**WHAT TO PRODUCE**
The lines below starting at the line containing "LAS MÁS VISTAS" and ending at the line containing "музыкальных наград и званий. Он постоянно" are to be repeated exactly, with both ends kept and nothing else added.
ENTRIES SHOWN START
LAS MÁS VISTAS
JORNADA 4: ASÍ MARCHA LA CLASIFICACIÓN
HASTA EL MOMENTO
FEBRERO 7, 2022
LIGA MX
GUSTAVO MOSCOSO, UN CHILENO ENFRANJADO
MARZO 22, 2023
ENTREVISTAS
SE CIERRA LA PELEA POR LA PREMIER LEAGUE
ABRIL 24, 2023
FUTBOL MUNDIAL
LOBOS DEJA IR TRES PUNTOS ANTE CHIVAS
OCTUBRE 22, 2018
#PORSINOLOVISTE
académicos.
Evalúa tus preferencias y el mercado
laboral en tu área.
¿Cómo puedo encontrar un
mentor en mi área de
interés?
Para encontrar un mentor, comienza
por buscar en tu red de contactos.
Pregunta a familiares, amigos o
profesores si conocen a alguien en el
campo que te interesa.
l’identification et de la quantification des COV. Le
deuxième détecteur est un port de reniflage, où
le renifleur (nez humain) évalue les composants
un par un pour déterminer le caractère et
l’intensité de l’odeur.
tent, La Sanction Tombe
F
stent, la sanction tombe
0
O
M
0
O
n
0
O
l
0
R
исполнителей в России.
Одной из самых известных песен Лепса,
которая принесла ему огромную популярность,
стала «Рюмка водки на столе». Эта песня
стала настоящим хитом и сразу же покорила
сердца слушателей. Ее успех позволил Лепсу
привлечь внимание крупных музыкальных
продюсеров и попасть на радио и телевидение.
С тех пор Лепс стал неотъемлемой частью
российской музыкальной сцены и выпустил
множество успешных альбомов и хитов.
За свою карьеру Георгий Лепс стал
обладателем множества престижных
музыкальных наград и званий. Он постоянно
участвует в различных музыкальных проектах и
ENTRIES SHOWN END
ENTRIES SHOWN START
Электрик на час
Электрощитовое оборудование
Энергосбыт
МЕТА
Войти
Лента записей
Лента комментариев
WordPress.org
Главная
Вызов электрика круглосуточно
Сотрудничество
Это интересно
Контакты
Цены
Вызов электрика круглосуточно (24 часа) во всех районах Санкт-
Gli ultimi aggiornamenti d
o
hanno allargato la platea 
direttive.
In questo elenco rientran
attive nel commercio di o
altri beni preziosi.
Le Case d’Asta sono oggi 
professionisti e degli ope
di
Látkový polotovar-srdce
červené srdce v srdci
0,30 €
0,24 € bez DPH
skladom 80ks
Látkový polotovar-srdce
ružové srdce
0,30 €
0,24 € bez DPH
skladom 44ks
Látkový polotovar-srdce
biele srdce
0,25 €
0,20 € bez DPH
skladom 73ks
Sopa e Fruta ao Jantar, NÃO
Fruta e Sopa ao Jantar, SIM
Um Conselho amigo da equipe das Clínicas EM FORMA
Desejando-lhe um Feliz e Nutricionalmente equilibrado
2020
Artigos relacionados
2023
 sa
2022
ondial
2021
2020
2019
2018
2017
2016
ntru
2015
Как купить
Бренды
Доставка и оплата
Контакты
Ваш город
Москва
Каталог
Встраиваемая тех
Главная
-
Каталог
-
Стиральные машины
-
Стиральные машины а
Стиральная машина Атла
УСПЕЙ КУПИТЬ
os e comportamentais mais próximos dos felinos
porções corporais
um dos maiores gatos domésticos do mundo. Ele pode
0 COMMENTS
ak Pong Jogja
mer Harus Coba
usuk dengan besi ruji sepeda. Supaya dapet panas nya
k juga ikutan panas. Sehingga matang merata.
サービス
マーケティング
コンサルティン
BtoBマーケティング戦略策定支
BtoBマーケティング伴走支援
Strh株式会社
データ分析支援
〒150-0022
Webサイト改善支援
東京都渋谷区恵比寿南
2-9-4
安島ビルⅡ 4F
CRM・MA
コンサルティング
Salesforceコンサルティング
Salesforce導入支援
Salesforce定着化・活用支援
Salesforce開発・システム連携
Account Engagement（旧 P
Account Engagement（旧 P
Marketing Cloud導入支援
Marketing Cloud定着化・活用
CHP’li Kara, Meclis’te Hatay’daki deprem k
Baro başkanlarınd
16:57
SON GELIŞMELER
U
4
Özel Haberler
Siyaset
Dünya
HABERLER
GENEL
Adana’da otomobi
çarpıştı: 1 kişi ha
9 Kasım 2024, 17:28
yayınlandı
ENTRIES SHOWN END
ENTRIES SHOWN START
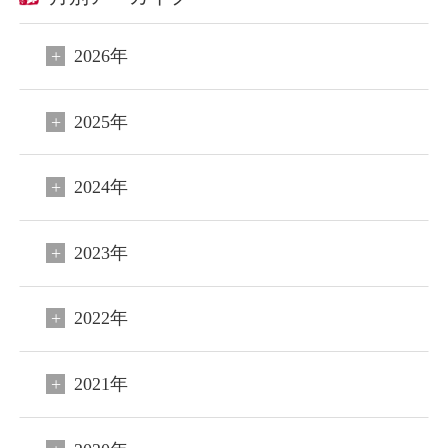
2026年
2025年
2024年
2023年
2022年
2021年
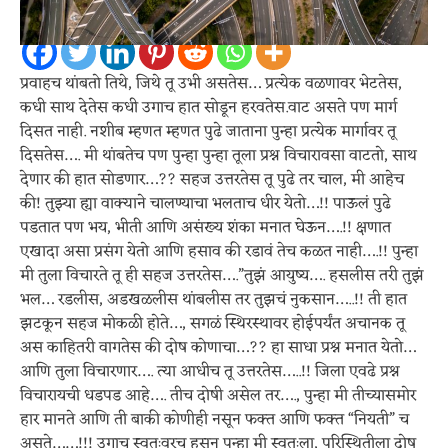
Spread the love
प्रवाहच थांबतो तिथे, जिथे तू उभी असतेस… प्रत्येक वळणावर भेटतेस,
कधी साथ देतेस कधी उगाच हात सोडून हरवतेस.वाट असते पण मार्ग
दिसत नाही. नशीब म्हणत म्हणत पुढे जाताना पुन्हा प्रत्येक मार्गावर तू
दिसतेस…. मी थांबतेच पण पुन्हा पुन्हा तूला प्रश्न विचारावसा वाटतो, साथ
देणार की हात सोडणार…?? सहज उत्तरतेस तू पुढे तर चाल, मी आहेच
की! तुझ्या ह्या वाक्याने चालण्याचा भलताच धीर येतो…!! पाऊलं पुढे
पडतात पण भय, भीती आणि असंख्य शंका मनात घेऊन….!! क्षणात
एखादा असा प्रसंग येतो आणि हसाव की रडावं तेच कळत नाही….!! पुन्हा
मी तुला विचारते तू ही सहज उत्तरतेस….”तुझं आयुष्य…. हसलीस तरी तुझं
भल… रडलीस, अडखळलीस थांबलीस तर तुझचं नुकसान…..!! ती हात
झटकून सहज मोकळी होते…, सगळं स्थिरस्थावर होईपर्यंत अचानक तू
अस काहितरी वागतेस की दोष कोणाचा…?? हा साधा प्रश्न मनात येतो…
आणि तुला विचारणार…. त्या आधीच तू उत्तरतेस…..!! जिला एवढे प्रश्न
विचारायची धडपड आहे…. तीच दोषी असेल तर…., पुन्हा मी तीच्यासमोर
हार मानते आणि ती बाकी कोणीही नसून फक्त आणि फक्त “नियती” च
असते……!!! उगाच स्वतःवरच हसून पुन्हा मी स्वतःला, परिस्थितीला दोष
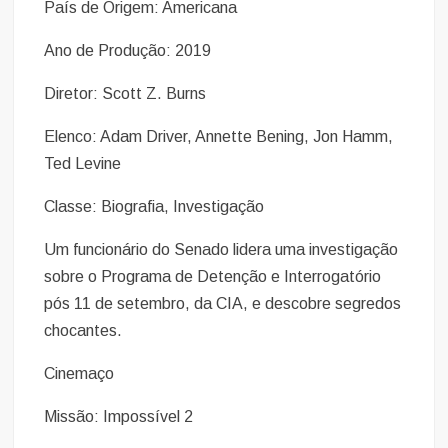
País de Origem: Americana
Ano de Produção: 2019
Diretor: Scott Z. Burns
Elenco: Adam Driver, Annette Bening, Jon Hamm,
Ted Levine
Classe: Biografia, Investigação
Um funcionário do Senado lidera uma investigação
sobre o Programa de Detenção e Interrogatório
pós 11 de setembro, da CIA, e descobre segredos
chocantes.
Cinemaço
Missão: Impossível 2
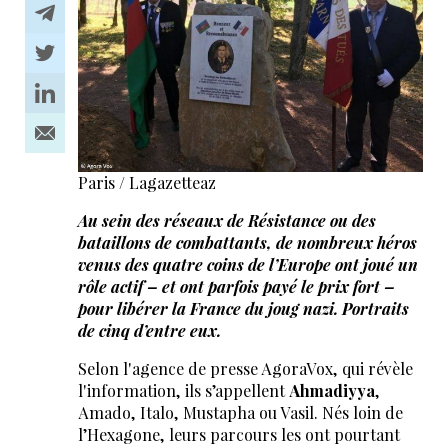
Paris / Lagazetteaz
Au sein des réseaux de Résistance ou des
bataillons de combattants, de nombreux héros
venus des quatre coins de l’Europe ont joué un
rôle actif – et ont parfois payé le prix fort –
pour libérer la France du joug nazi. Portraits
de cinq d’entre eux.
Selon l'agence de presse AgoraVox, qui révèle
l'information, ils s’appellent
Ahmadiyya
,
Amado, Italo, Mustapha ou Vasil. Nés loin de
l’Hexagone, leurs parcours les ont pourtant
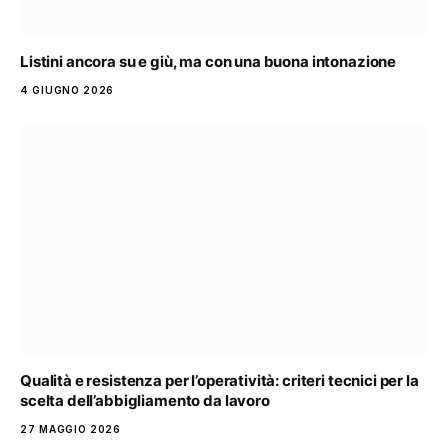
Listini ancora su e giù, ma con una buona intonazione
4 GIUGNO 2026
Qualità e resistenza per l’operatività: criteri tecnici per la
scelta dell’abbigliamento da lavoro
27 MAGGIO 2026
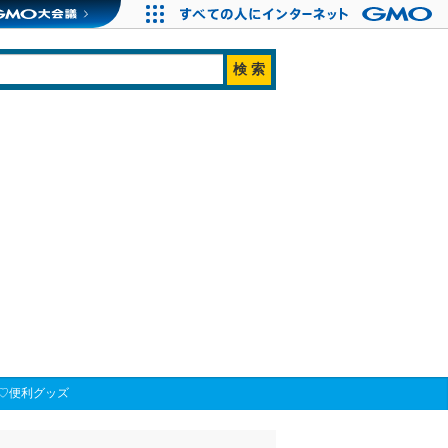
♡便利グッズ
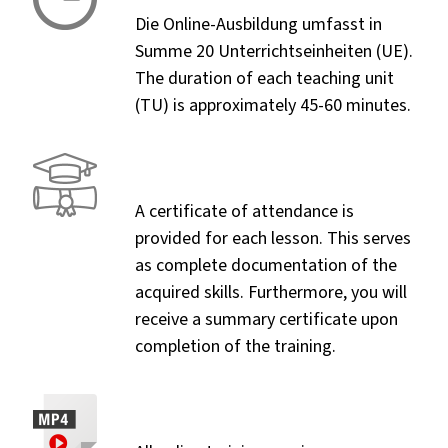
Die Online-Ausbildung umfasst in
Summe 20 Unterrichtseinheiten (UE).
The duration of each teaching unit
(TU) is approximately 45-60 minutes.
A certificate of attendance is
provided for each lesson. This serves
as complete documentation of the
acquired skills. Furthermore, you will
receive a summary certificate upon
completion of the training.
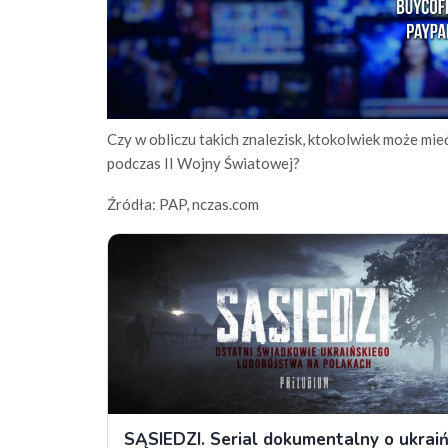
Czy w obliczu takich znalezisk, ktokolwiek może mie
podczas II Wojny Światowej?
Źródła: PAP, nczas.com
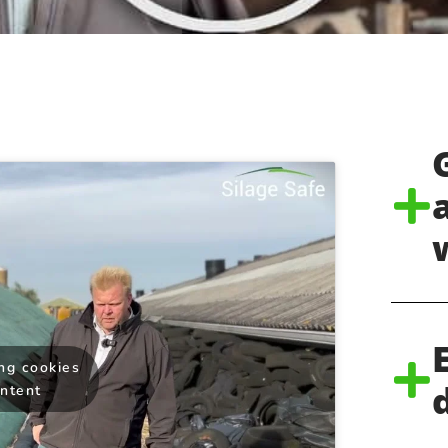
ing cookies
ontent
ENTRIES SHOWN END
**ANSWER SECTION**
LAS MÁS VISTAS
JORNADA 4: ASÍ MARCHA LA CLASIFICACIÓN
HASTA EL MOMENTO
FEBRERO 7, 2022
LIGA MX
GUSTAVO MOSCOSO, UN CHILENO ENFRANJADO
MARZO 22, 2023
ENTREVISTAS
SE CIERRA LA PELEA POR LA PREMIER LEAGUE
ABRIL 24, 2023
FUTBOL MUNDIAL
LOBOS DEJA IR TRES PUNTOS ANTE CHIVAS
OCTUBRE 22, 2018
#PORSINOLOVISTE
académicos.
Evalúa tus preferencias y el mercado
laboral en tu área.
¿Cómo puedo encontrar un
mentor en mi área de
interés?
Para encontrar un mentor, comienza
por buscar en tu red de contactos.
Pregunta a familiares, amigos o
profesores si conocen a alguien en el
campo que te interesa.
l’identification et de la quantification des COV. Le
deuxième détecteur est un port de reniflage, où
le renifleur (nez humain) évalue les composants
un par un pour déterminer le caractère et
l’intensité de l’odeur.
tent, La Sanction Tombe
F
stent, la sanction tombe
0
O
M
0
O
n
0
O
l
0
R
исполнителей в России.
Одной из самых известных песен Лепса,
которая принесла ему огромную популярность,
стала «Рюмка водки на столе». Эта песня
стала настоящим хитом и сразу же покорила
сердца слушателей. Ее успех позволил Лепсу
привлечь внимание крупных музыкальных
продюсеров и попасть на радио и телевидение.
С тех пор Лепс стал неотъемлемой частью
российской музыкальной сцены и выпустил
множество успешных альбомов и хитов.
За свою карьеру Георгий Лепс стал
обладателем множества престижных
музыкальных наград и званий. Он постоянно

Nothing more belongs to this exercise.